### DESCRIPTION OF THE TASK
Condense the paragraph in the workshop supply list below that begins "DEPENDENT ON YOUR CHOSEN MEDIUM" into a short bulleted list that keeps its main facts.

### PROVIDED PASSAGE
....

In this workshop we will examine this problem and seek creative adjustments and solutions. All skill levels and mediums are welcome. I will demonstrate in oil and watercolor if there is enough demand. Participants will work with me individually to discover their “path of best steps”.


Supply List

FOLLOWING IS A GENERAL LIST OF MATERIALS YOU WILL NEED FOR MY WORKSHOPS: I USUALLY DEMONSTRATE IN OIL OR SOMETIMES WATERCOLOR.

DEPENDENT ON YOUR CHOSEN MEDIUM, you will need an easel, palette, etc. to work on. I encourage people to make “sketches” out on location, and then “paint” back in a studio setting more conducive to good painting. I often plein aire sketch with a small watercolor kit, colored pencils or sketch in pen and ink, which doesn’t require a backpack full of equipment.

 

BRING THE PAINTING MATERIALS AND SUPPORT SUPPLIES FOR THAT MEDIUM THAT YOU PREFER TO WORK IN. I welcome any medium. I work primarily in oil.

....

(Collected data)
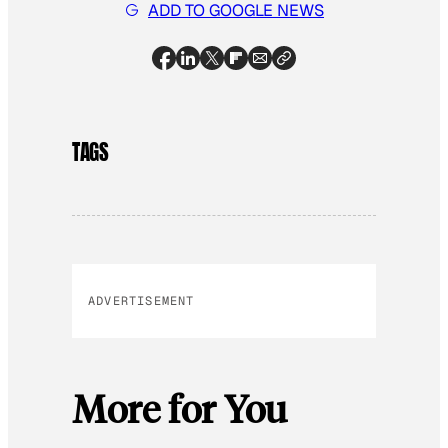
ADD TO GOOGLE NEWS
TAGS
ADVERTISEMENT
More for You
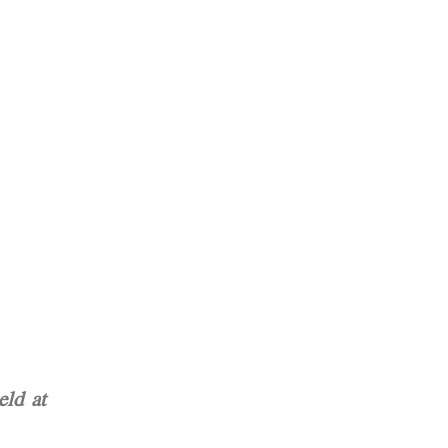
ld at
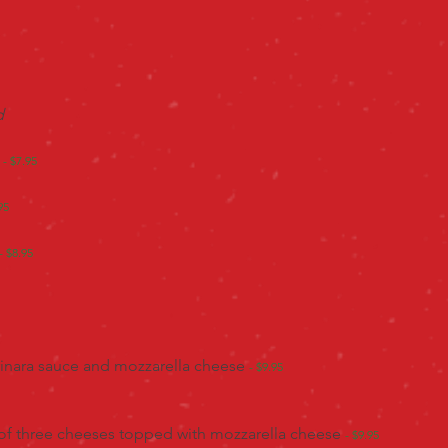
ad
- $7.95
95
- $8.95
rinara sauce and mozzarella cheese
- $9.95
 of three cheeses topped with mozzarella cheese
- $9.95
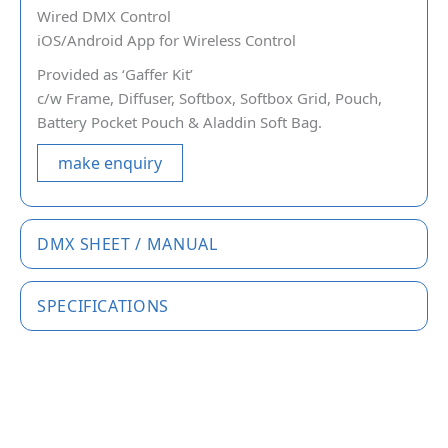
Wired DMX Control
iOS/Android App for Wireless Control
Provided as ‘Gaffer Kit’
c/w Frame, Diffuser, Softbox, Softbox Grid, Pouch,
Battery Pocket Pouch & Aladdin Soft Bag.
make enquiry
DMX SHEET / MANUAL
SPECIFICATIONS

....

### EXERCISE RESULT
- Depending on your chosen medium, you will need an easel, palette, and similar items to work on.
- Make sketches on location, then paint back in a studio setting, which is more conducive to good painting.
- The instructor often sketches plein air with a small watercolor kit, colored pencils, or pen and ink, which doesn't require a backpack full of equipment.